# [Task brief]
Every line below that includes the word "buck" needs to be copied.

Records supplied below:

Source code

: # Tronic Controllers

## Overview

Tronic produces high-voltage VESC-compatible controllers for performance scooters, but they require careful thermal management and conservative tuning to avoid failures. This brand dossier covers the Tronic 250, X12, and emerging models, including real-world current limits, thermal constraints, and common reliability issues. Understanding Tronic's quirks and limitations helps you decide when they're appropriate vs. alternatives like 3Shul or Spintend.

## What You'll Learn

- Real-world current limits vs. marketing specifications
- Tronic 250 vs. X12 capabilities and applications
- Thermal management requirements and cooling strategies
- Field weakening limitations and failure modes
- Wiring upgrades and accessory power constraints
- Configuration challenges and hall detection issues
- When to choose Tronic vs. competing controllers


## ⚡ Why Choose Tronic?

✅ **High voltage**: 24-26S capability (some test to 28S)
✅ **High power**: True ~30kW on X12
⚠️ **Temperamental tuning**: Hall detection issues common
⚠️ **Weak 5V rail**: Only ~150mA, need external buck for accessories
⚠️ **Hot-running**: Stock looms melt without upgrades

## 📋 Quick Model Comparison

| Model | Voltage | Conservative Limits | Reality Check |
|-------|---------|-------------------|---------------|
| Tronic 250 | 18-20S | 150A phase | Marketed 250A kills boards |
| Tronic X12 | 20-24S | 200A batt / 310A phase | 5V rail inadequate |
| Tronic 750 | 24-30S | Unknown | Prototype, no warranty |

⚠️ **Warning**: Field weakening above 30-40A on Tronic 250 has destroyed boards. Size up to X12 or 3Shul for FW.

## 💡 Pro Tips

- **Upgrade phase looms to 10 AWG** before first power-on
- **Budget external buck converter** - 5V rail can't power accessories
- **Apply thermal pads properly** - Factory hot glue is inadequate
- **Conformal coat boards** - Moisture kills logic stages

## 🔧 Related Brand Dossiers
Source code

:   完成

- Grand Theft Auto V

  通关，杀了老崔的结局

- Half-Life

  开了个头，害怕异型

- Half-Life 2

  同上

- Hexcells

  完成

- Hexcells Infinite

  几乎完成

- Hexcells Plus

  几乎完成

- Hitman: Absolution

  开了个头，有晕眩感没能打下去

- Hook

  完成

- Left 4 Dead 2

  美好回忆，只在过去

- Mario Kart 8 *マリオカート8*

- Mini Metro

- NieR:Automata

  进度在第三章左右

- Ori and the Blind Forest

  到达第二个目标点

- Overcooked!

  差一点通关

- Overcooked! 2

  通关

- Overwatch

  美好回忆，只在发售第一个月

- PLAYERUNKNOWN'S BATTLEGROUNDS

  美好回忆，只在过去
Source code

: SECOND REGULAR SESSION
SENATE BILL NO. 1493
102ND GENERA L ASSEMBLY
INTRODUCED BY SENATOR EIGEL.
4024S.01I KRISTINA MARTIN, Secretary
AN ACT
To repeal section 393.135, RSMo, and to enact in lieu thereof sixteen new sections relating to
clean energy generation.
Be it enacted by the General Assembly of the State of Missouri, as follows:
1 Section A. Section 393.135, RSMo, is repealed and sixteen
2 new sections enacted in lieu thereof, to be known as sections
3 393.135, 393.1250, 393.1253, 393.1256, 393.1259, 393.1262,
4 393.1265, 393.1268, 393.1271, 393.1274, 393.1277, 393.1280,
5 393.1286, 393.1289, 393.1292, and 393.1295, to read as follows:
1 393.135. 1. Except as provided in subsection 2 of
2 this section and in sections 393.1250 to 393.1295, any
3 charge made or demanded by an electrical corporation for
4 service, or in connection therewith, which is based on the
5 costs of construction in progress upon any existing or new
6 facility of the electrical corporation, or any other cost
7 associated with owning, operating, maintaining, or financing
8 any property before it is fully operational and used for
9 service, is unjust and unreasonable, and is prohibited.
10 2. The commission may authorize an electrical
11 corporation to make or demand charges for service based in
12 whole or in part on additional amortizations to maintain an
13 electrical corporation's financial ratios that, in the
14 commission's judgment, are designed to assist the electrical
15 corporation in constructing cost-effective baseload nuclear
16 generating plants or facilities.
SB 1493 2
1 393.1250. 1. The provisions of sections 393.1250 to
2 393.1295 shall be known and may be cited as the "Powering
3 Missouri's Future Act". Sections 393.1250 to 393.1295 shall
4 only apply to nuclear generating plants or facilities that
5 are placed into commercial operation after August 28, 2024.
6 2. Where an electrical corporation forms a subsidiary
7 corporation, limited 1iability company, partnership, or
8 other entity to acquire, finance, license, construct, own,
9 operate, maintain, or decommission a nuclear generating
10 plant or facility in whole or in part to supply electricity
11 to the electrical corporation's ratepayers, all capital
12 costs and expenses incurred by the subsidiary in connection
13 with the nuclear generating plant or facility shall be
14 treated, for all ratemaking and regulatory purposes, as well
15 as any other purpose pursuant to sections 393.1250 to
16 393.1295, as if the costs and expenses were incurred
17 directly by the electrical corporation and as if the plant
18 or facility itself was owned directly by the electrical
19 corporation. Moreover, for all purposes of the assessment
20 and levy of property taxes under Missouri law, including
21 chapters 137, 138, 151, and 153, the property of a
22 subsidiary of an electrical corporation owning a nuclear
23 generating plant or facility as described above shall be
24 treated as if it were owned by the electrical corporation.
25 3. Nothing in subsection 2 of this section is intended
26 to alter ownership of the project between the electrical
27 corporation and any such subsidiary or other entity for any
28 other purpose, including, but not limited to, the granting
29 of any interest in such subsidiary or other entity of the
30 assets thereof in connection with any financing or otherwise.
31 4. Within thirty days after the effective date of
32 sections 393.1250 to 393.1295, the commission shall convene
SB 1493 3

End of Records supplied.

# [Problem solution]
⚠️ **Weak 5V rail**: Only ~150mA, need external buck for accessories
- **Budget external buck converter** - 5V rail can't power accessories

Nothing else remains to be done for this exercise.